28 May 2013 - 11:00 a. m.

Una escapada al paraíso terrenal

Playas de arenas blancas, aguas transparentes y corales multicolores en Barú.

Redacción Buen Viaje

A tan sólo 30 minutos de La Heroica, vía marítima, se encuentra la isla de Barú. Sus tres kilómetros de playas de arena fina y blanca, junto a la tibieza de sus aguas cristalinas, color turquesa, hacen que cualquiera se enamore mucho más del Caribe y de Cartagena.

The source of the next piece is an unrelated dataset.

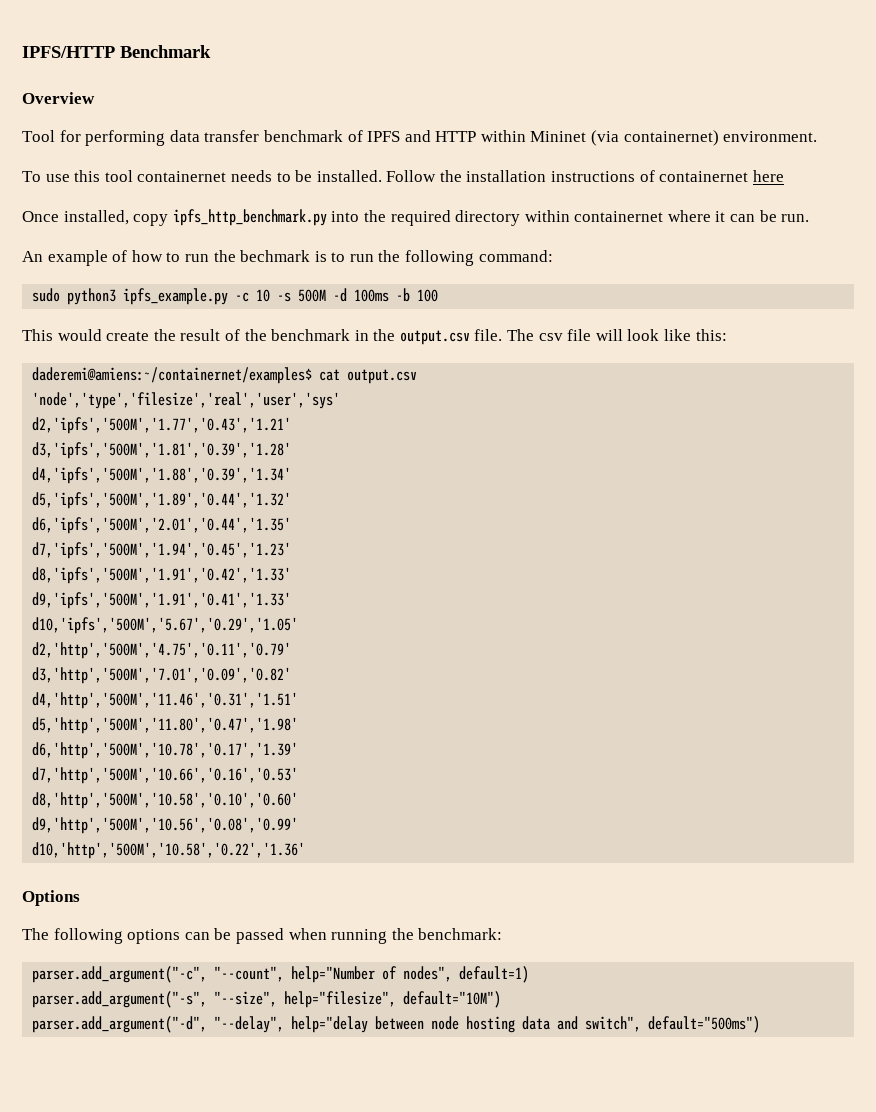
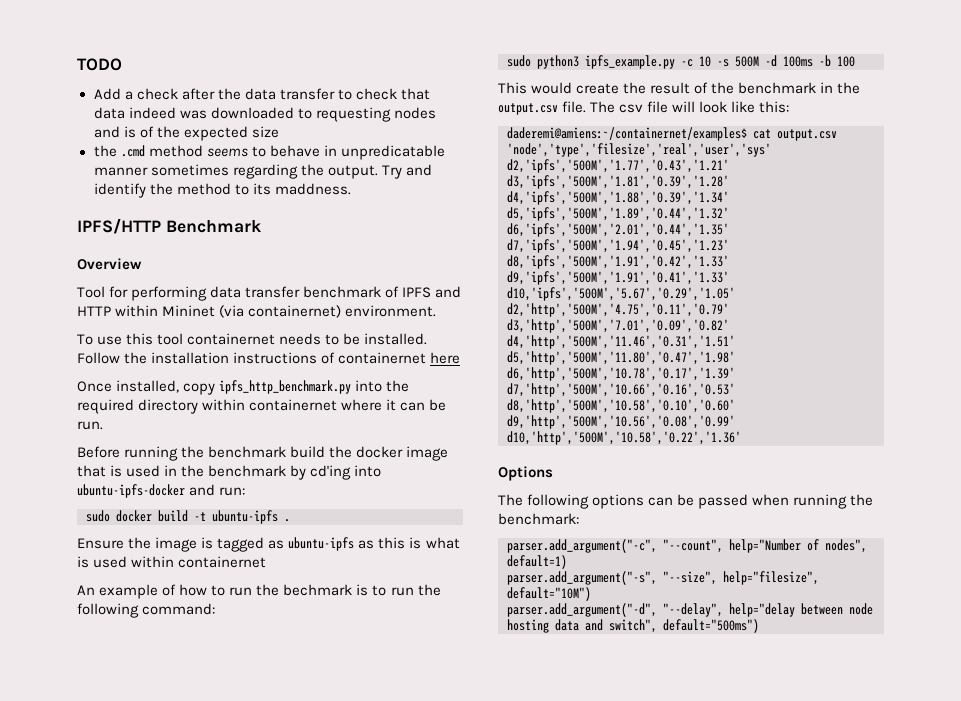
(22, 52) none -> [77,58,122,71] [93,88,430,100] [93,107,436,122] [93,126,279,141] [93,145,445,160] [93,164,432,179] [93,183,351,198] TODO // Add a check after the data transfer to check that data indeed was downloaded to requesting nodes and is of the expected size // the .cmd method seems to behave in unpredicatable manner sometimes regarding the output. Try and identify the method to its maddness. //
(810, 218) none -> [77,446,449,461] [77,465,382,480] [77,484,246,498] [86,510,290,524] [77,537,460,552] [77,556,267,568] // Before running the benchmark build the docker image that is used in the benchmark by cd'ing into ubuntu-ipfs-docker and run: // sudo docker build -t ubuntu-ipfs . // Ensure the image is tagged as ubuntu-ipfs as this is what is used within containernet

Los turistas que la visitan describen esta paradisíaca isla como uno de los lugares mejor conservados por su biodiversidad, que conjuga en un solo sitio vegetación y fauna exóticas, donde es posible olvidarse de los problemas y complicaciones de la rutina diaria; allí sólo hay espacio para la relajación, la meditación, el placer terrenal y el deleite de los sentidos.

Así que tomarse un coco loco bien frío, sentado a la orilla de la playa, o hacer snorkeling (careteo) en este mar se convierte en una postal para el recuerdo y el alma.

Playa Blanca, por ejemplo, es reconocida como el sitio más bonito de esta zona insular. En ella se encuentran un centenar de restaurantes típicos para disfrutar un delicioso pargo frito con patacones y arroz con coco o un sancocho de pescado.

Pero antes de probar el plato fuerte, por qué no deleitarse con un coctel de camarones o unas ostras frescas con zumo de limón y un toque de picante. Y ya para el final, qué tal probar como postre una cocadita de panela, un caballito de papaya o una alegría (postre típico de la región).

Otro plan muy divertido es visitar la ensenada de Cholón, al otro lado de la isla, donde se puede disfrutar de un mar cristalino.

Desde el parasol donde se encuentre, el visitante disfrutará de una vista inigualable de aguas calmadas, gaviotas y alcatraces esperando a cualquier pescador nativo que traiga las viandas para el almuerzo.

Pero si lo que desea es diversión pura, las motos acuáticas, paseos en gusanitos o el oceanario en las Islas del Rosario son la opción ideal para grandes y chicos.

En cuanto al descanso en la isla, hay opciones para todos. Se puede alojar en la comodidad de un hotel cinco estrellas, tener la experiencia de dormir en hamacas o hacer camping y despertar con los primeros rayos del sol en el rostro junto a un fresca brisa marina y el paisaje isleño que ofrece La Heroica.

Un buen ejemplo del auge de inversión que las cadenas hoteleras han hecho los últimos años en la isla. Se han radicado hoteles que se convierten en paraisos, por ejemplo, solo hace casi tres años Decameron invirtió más de $60.000 millones en un resort que cuenta con 330 lujosas habitaciones con vista al mar, cuatro restaurantes, entre otras cosas. Una razón de más para que en sus próximas vacaciones planeé visitar un sitio diferente como Barú, belleza natural combinada con hoteles de primera que hacen de este lugar una visita a un lugar de reposo y diversión.